- **PROBLEM TO WORK ON**
Transcribe every line of the items below, keeping each word, number and mark unchanged.

- **PROVIDED DATA**
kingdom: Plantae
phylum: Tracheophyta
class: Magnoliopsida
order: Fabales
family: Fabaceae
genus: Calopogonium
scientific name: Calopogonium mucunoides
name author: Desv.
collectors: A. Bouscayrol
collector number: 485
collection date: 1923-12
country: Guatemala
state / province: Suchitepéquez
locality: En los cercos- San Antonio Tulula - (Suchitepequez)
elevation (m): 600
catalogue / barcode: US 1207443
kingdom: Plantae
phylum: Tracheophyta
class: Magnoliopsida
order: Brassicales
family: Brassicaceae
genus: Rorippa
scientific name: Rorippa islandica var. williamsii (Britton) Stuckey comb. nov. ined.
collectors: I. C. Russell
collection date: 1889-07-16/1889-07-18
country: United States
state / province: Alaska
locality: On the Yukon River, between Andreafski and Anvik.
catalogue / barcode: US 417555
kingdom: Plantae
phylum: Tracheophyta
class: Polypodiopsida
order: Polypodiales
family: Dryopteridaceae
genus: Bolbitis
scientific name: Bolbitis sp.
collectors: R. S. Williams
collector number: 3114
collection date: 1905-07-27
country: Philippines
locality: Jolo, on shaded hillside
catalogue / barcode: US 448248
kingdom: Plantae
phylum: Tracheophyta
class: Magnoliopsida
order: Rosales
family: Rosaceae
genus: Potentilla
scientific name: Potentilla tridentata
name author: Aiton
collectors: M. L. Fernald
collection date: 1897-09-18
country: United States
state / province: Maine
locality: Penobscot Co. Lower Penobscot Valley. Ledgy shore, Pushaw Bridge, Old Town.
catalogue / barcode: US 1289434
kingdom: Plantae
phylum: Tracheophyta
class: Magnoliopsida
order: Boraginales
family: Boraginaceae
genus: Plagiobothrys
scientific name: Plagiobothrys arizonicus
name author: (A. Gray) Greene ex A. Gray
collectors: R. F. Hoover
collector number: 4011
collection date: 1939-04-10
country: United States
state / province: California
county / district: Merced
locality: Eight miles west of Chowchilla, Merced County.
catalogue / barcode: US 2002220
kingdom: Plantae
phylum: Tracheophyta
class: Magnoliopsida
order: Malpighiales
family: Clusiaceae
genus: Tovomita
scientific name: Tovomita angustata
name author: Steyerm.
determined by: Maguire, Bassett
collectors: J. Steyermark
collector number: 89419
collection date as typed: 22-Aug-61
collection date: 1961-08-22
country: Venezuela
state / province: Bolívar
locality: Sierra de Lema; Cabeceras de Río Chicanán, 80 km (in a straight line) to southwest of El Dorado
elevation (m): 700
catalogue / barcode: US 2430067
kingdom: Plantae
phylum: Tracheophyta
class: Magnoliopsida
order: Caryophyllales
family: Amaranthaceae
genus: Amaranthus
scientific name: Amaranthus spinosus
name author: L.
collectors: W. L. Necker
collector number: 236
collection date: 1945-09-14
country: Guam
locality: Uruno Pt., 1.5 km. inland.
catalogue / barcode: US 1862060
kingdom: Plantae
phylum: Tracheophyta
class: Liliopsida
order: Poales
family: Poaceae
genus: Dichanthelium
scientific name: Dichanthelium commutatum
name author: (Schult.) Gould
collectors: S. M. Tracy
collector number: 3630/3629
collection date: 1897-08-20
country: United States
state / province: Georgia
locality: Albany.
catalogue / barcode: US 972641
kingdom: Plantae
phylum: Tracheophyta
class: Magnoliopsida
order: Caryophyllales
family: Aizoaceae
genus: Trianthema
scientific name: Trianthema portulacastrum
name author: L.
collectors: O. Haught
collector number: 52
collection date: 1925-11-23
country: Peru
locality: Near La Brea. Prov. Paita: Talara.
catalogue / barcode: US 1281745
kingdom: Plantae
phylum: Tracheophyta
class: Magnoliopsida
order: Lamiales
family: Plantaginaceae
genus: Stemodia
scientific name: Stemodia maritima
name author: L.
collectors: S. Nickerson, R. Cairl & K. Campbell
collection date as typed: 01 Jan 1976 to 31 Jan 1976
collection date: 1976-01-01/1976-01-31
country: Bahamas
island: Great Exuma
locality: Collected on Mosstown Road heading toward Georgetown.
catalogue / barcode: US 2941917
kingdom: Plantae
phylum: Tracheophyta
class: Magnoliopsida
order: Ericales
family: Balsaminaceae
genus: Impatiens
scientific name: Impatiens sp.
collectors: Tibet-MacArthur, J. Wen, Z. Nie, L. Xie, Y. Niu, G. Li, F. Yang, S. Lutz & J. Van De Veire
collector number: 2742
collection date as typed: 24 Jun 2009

- **EXERCISE RESPONSE**
kingdom: Plantae
phylum: Tracheophyta
class: Magnoliopsida
order: Fabales
family: Fabaceae
genus: Calopogonium
scientific name: Calopogonium mucunoides
name author: Desv.
collectors: A. Bouscayrol
collector number: 485
collection date: 1923-12
country: Guatemala
state / province: Suchitepéquez
locality: En los cercos- San Antonio Tulula - (Suchitepequez)
elevation (m): 600
catalogue / barcode: US 1207443
kingdom: Plantae
phylum: Tracheophyta
class: Magnoliopsida
order: Brassicales
family: Brassicaceae
genus: Rorippa
scientific name: Rorippa islandica var. williamsii (Britton) Stuckey comb. nov. ined.
collectors: I. C. Russell
collection date: 1889-07-16/1889-07-18
country: United States
state / province: Alaska
locality: On the Yukon River, between Andreafski and Anvik.
catalogue / barcode: US 417555
kingdom: Plantae
phylum: Tracheophyta
class: Polypodiopsida
order: Polypodiales
family: Dryopteridaceae
genus: Bolbitis
scientific name: Bolbitis sp.
collectors: R. S. Williams
collector number: 3114
collection date: 1905-07-27
country: Philippines
locality: Jolo, on shaded hillside
catalogue / barcode: US 448248
kingdom: Plantae
phylum: Tracheophyta
class: Magnoliopsida
order: Rosales
family: Rosaceae
genus: Potentilla
scientific name: Potentilla tridentata
name author: Aiton
collectors: M. L. Fernald
collection date: 1897-09-18
country: United States
state / province: Maine
locality: Penobscot Co. Lower Penobscot Valley. Ledgy shore, Pushaw Bridge, Old Town.
catalogue / barcode: US 1289434
kingdom: Plantae
phylum: Tracheophyta
class: Magnoliopsida
order: Boraginales
family: Boraginaceae
genus: Plagiobothrys
scientific name: Plagiobothrys arizonicus
name author: (A. Gray) Greene ex A. Gray
collectors: R. F. Hoover
collector number: 4011
collection date: 1939-04-10
country: United States
state / province: California
county / district: Merced
locality: Eight miles west of Chowchilla, Merced County.
catalogue / barcode: US 2002220
kingdom: Plantae
phylum: Tracheophyta
class: Magnoliopsida
order: Malpighiales
family: Clusiaceae
genus: Tovomita
scientific name: Tovomita angustata
name author: Steyerm.
determined by: Maguire, Bassett
collectors: J. Steyermark
collector number: 89419
collection date as typed: 22-Aug-61
collection date: 1961-08-22
country: Venezuela
state / province: Bolívar
locality: Sierra de Lema; Cabeceras de Río Chicanán, 80 km (in a straight line) to southwest of El Dorado
elevation (m): 700
catalogue / barcode: US 2430067
kingdom: Plantae
phylum: Tracheophyta
class: Magnoliopsida
order: Caryophyllales
family: Amaranthaceae
genus: Amaranthus
scientific name: Amaranthus spinosus
name author: L.
collectors: W. L. Necker
collector number: 236
collection date: 1945-09-14
country: Guam
locality: Uruno Pt., 1.5 km. inland.
catalogue / barcode: US 1862060
kingdom: Plantae
phylum: Tracheophyta
class: Liliopsida
order: Poales
family: Poaceae
genus: Dichanthelium
scientific name: Dichanthelium commutatum
name author: (Schult.) Gould
collectors: S. M. Tracy
collector number: 3630/3629
collection date: 1897-08-20
country: United States
state / province: Georgia
locality: Albany.
catalogue / barcode: US 972641
kingdom: Plantae
phylum: Tracheophyta
class: Magnoliopsida
order: Caryophyllales
family: Aizoaceae
genus: Trianthema
scientific name: Trianthema portulacastrum
name author: L.
collectors: O. Haught
collector number: 52
collection date: 1925-11-23
country: Peru
locality: Near La Brea. Prov. Paita: Talara.
catalogue / barcode: US 1281745
kingdom: Plantae
phylum: Tracheophyta
class: Magnoliopsida
order: Lamiales
family: Plantaginaceae
genus: Stemodia
scientific name: Stemodia maritima
name author: L.
collectors: S. Nickerson, R. Cairl & K. Campbell
collection date as typed: 01 Jan 1976 to 31 Jan 1976
collection date: 1976-01-01/1976-01-31
country: Bahamas
island: Great Exuma
locality: Collected on Mosstown Road heading toward Georgetown.
catalogue / barcode: US 2941917
kingdom: Plantae
phylum: Tracheophyta
class: Magnoliopsida
order: Ericales
family: Balsaminaceae
genus: Impatiens
scientific name: Impatiens sp.
collectors: Tibet-MacArthur, J. Wen, Z. Nie, L. Xie, Y. Niu, G. Li, F. Yang, S. Lutz & J. Van De Veire
collector number: 2742
collection date as typed: 24 Jun 2009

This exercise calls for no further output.